According to the National Resources Defense Council (NRDC), data center electricity consumption is projected to increase to approximately 140 billion kilowatt-hours annually by 2020, the equivalent annual output of 50 power plants. The cost to American businesses? A tidy $13 billion annually.
Make no mistake, many enterprises and data center providers are striving to reduce their carbon footprint. Switch recently announced that, as of the first of this year, all of its SUPERNAP data centers are powered by 100% renewable energy through its new solar facilities operating in Nevada. Across the pond, Apple is developing two new 100% renewable energy data centers in Ireland and Denmark. And Facebook just launched a massive new data center in Lulea, a town located in a remote corner of northern Sweden, that requires 70% less mechanical cooling capacity than the average data center because of the cool climate.
But what if your data center is located in Houston or Rio de Janeiro? Fortunately there exists a viable solution to achieve improved Power Usage Effectiveness (PUE), and reduce costs associated with cooling and power while mitigating a facility’s carbon footprint. Data Center Infrastructure Management (DCIM) are software and technology products that converge IT and building facilities functions to provide engineers and administrators with a holistic view of a data center’s performance to ensure that energy, equipment and floor space are used as efficiently as possible.
In large data centers, where electrical energy billing comprises a large portion of the cost of operation, the insight these software platforms provide into power and thermal management accrue directly to an organization’s bottom line.

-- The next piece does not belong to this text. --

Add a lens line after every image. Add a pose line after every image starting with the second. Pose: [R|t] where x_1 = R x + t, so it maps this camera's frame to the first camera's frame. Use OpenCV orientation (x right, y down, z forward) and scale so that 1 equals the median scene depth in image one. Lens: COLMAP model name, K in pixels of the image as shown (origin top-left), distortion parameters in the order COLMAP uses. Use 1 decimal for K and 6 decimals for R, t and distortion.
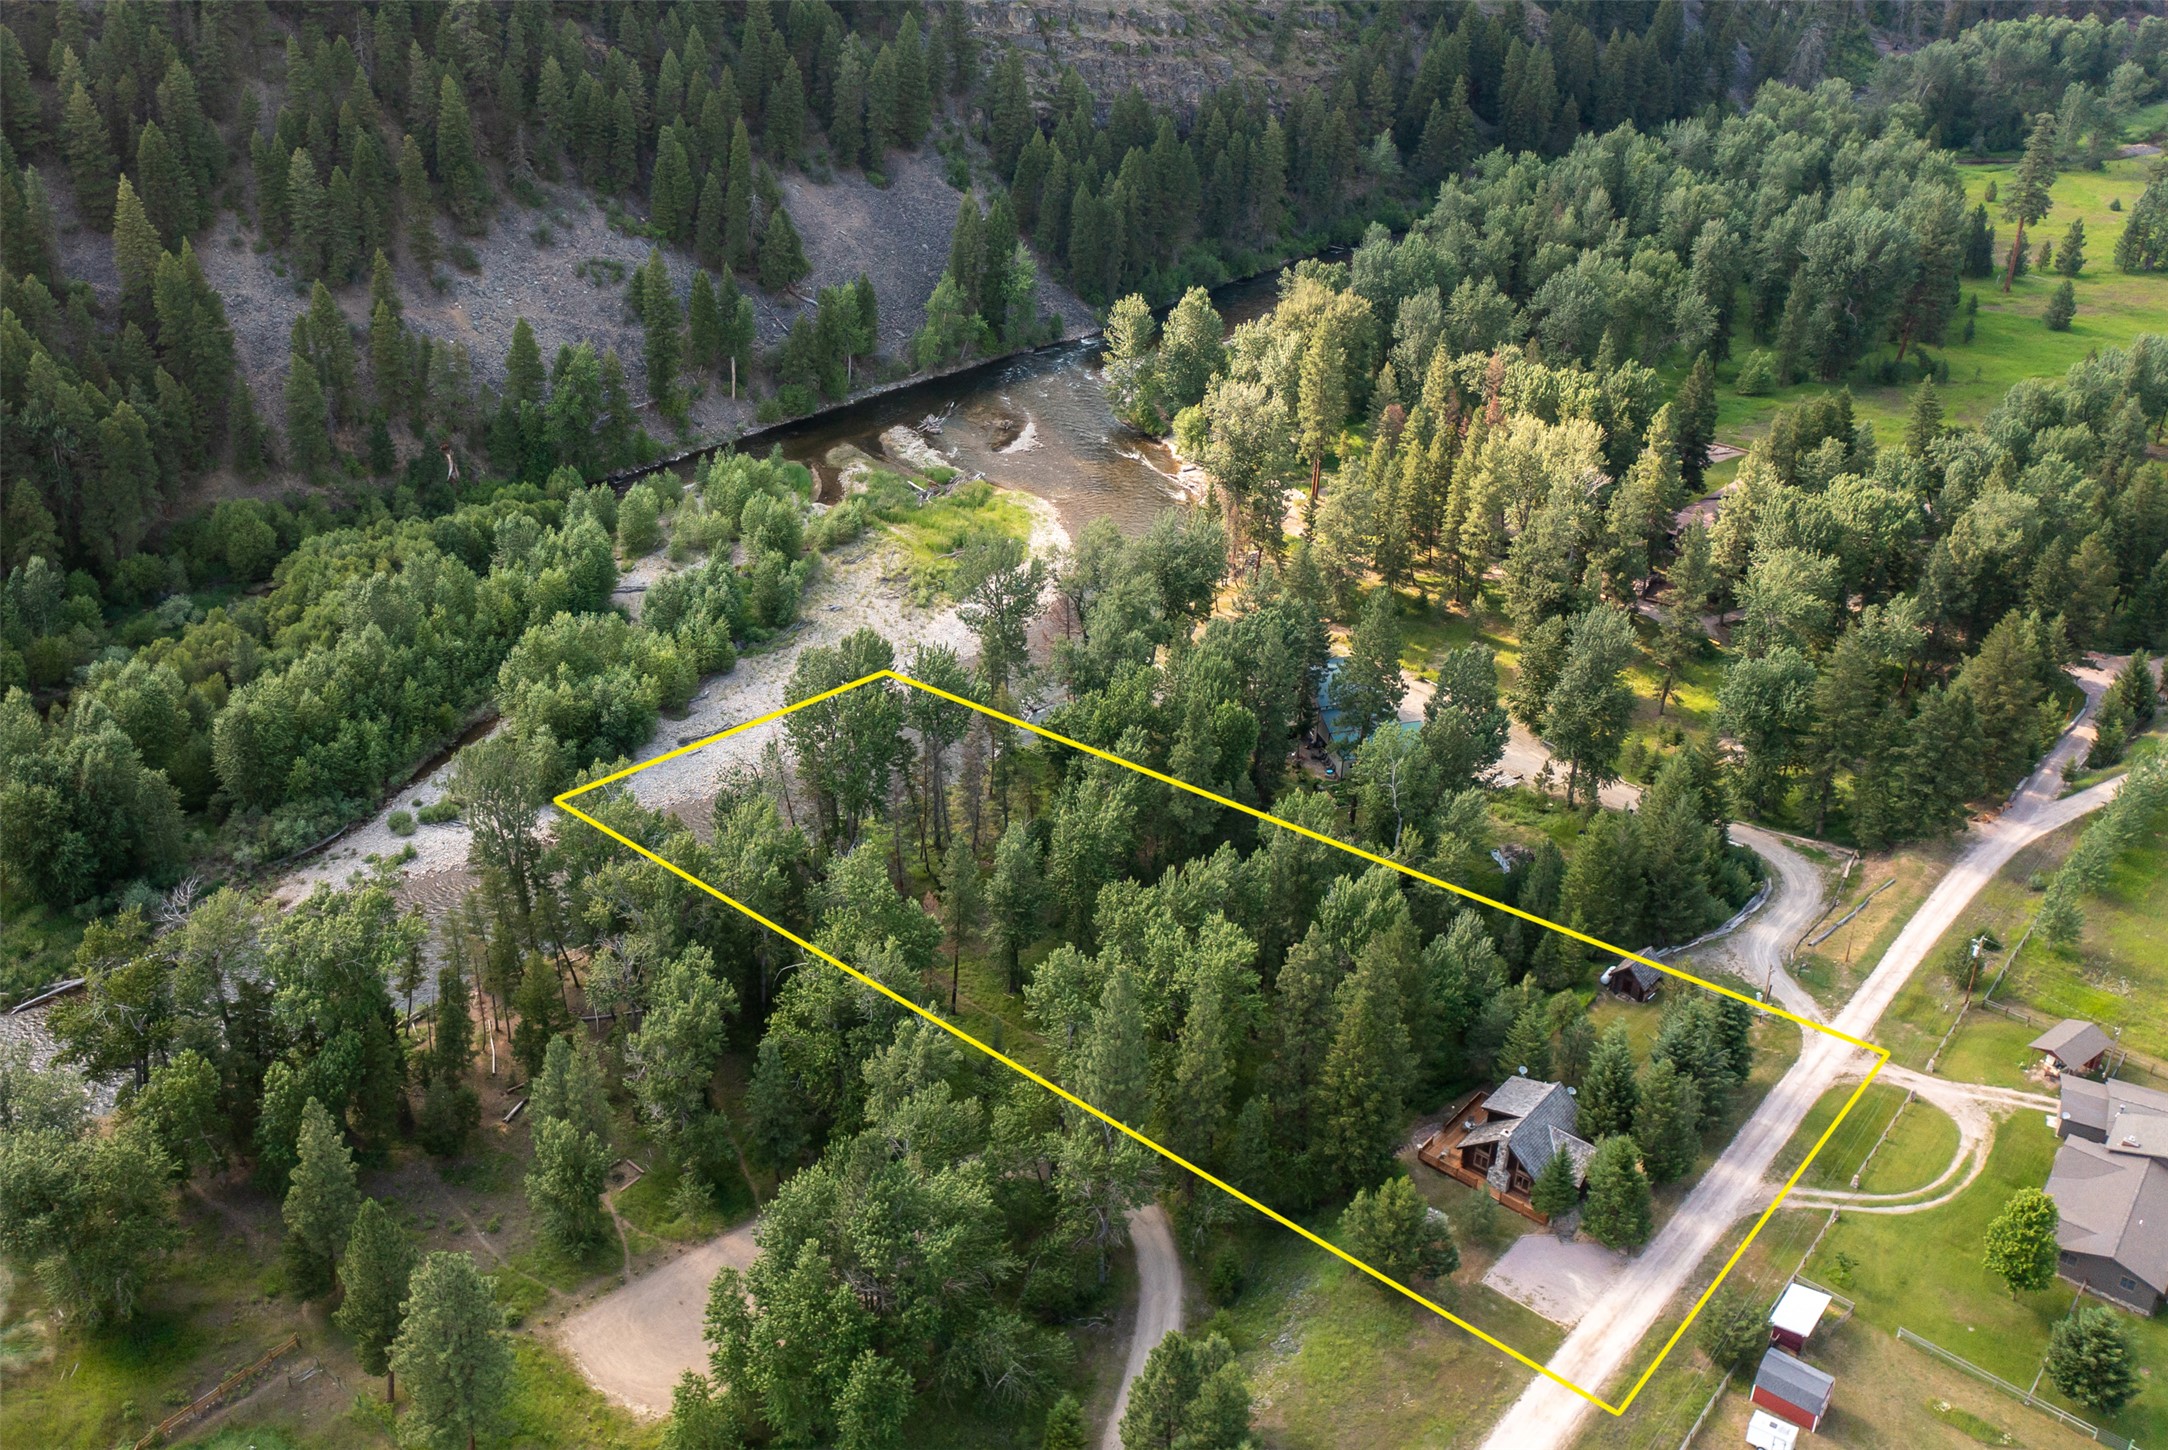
lens RADIAL K [[1722.3, 0, 1083.5], [0, 1722.3, 724.2], [0, 0, 1]] dist [-0.008866, -0.000667]
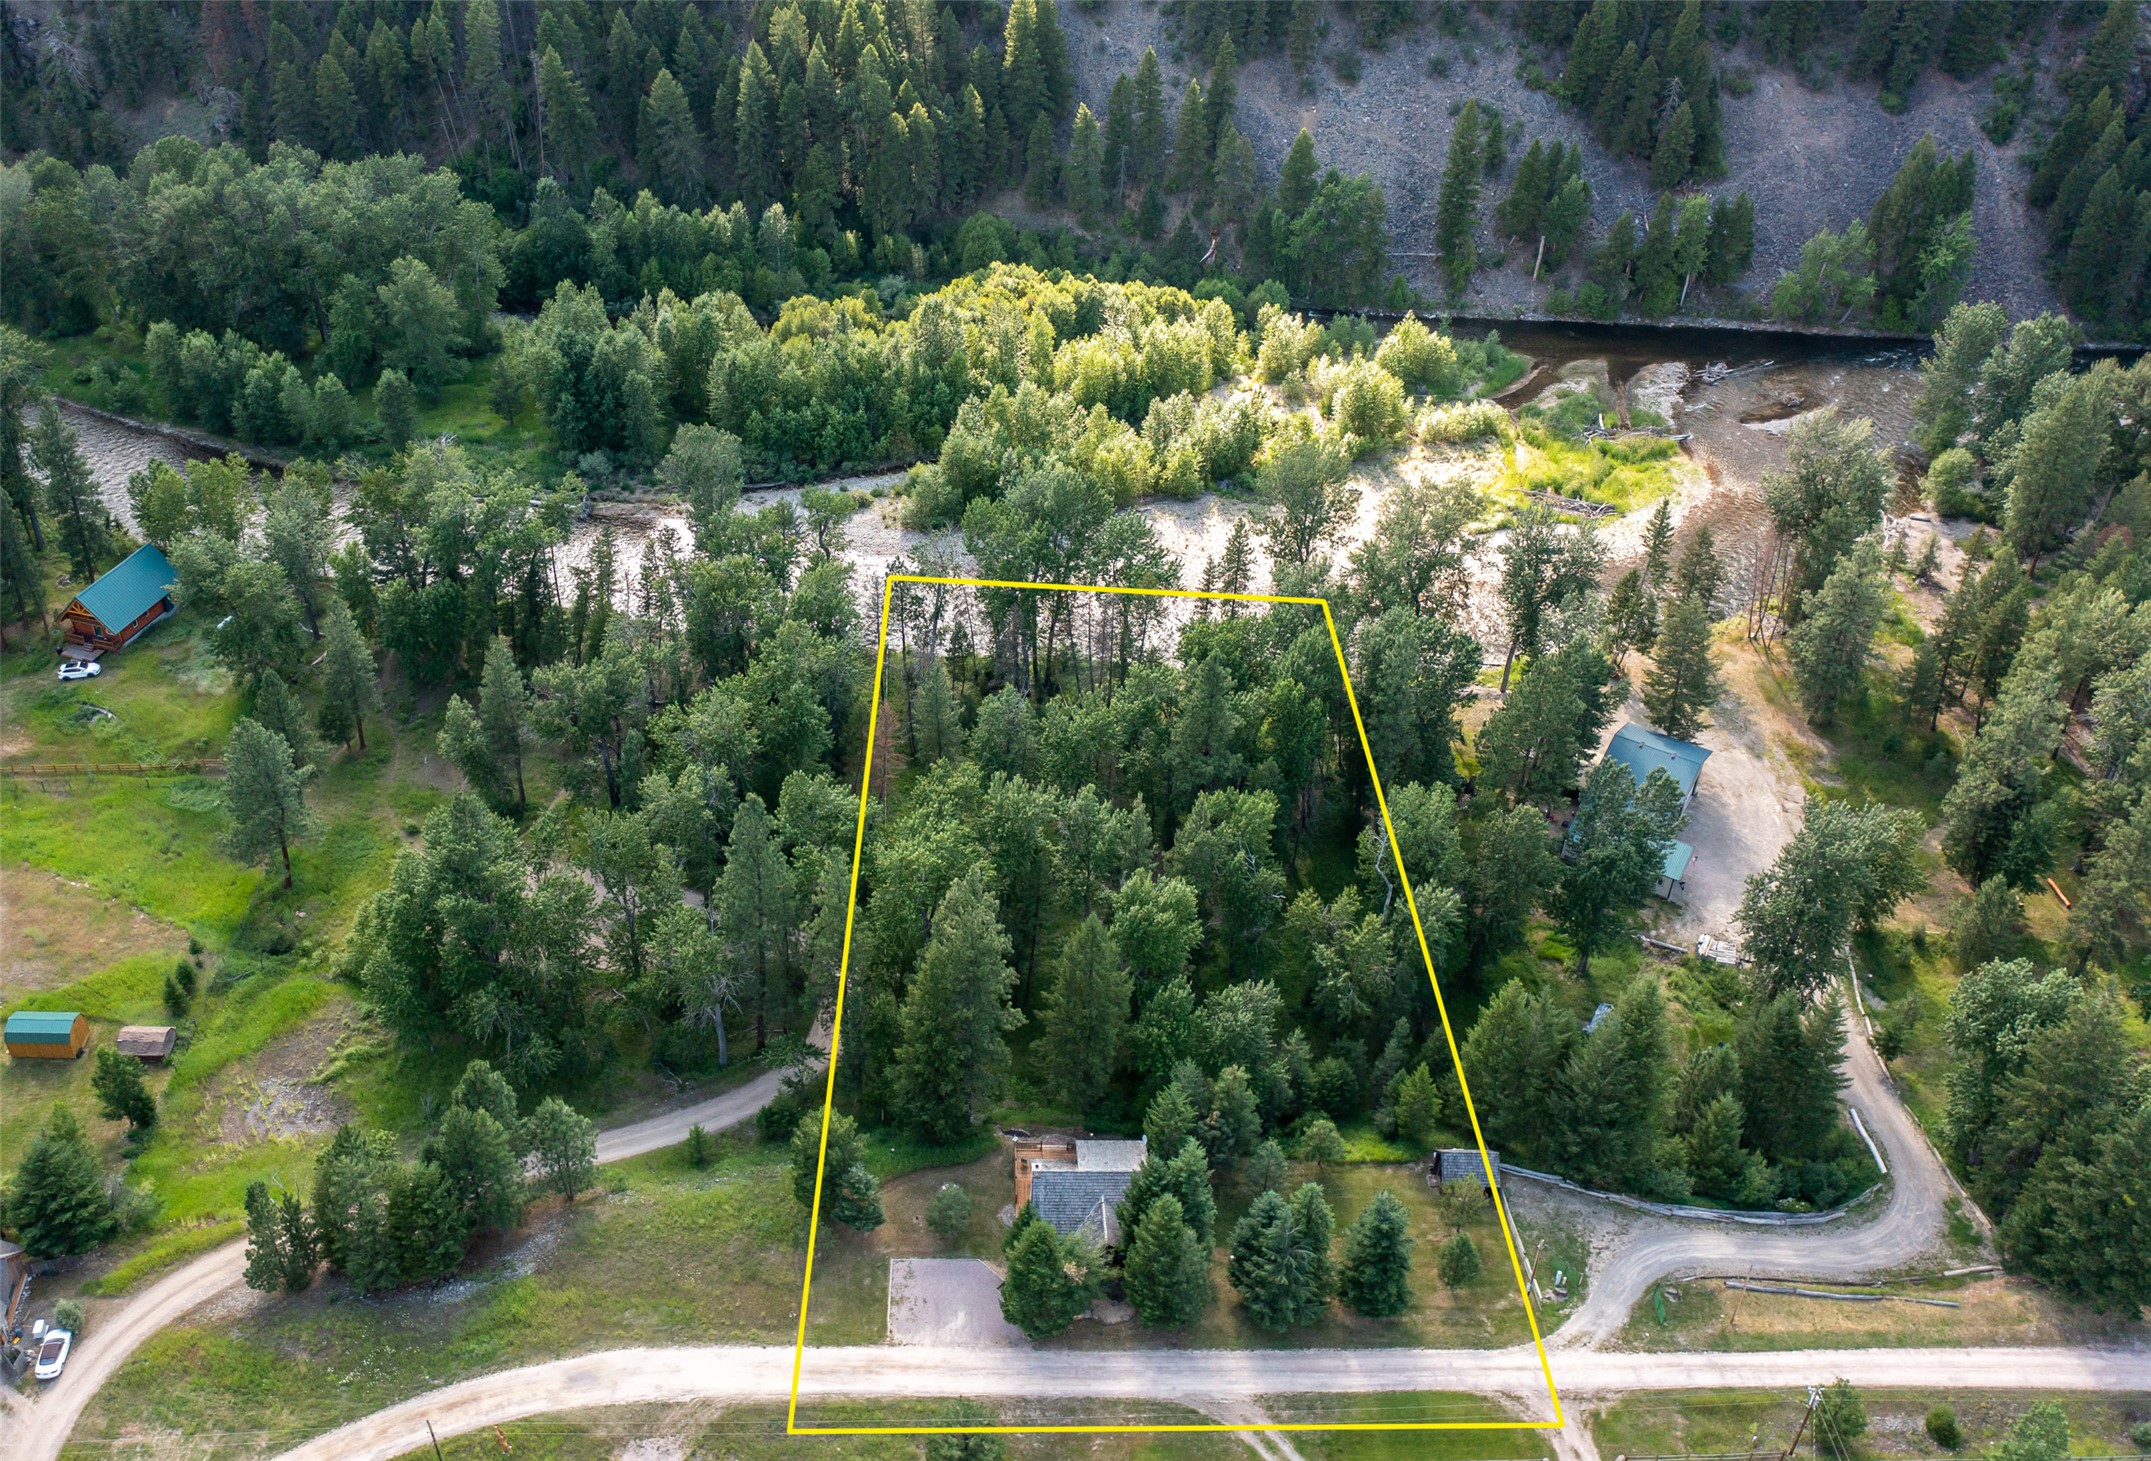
lens RADIAL K [[1794.3, 0, 1075.2], [0, 1794.3, 731.3], [0, 0, 1]] dist [-0.014870, -0.003454]
pose [[0.698233, 0.429229, -0.572916, 0.477834], [-0.390502, 0.899123, 0.197703, -0.107696], [0.599982, 0.085682, 0.795412, 0.169670]]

In order to take appropriate actions, data center managers need accurate intel concerning power consumption, thermals, airflow and utilization. One wouldn’t think this is the realm of MS Excel spreadsheets and Stanley tape measures. However, a recent study by Intel DCM and Redshift Research found that four in 10 data center managers in 200 facilities surveyed in the U.S. and the UK still rely on these Dark Age tools to initiate expansion or layout changes.
The good news is that DCIM provides increased levels of automated control that empowers data center managers to receive timely information to manage capacity planning and allocations, as well as cooling efficiency. By deploying thermal-management middleware, for example, improvements in airflow management can reduce energy consumption by 40%. Data center managers can also drive a stake through the problem of zombie servers by consolidating servers to reduce energy consumption from 10% to 40%.
Modern data centers maintain a stable operating environment for servers by implementing stringent temperature controls, which, paradoxically, also makes it possible to apply various energy-saving and eco-friendly measures in a centralized manner. A DCIM system that offers simulations integrating real-time monitoring information to allow for continuous improvements and validation of cooling strategy and air handling choices can have a direct impact on the bottom line.
Somewhat counter-intuitively, raising internal temperatures in data centers can save annually upwards of 100K per temperature degree without degrading service levels or reducing hardware lifespan. And by deploying various other innovative cooling technologies, facilities can expend up to 95% less energy.
Utilizing DCIM real-time data analysis tools, along with maintaining an active server refresh schedule, can effectively combat runaway energy consumption. The combination of processor improvement with feature rich intuitive dashboards that recognize imbalances in cooling and identify underutilized servers, can sometimes reveal a profligate energy consumer right under an administrator’s nose.
Replacing an older server with today’s advanced technology and using DCIM to identify underutilized systems can reduce energy need by 30%. Considering the four-year life expectancy of a server, this will save up to $480. While that figure might not seem too significant, the numbers get significant if you have thousands of servers.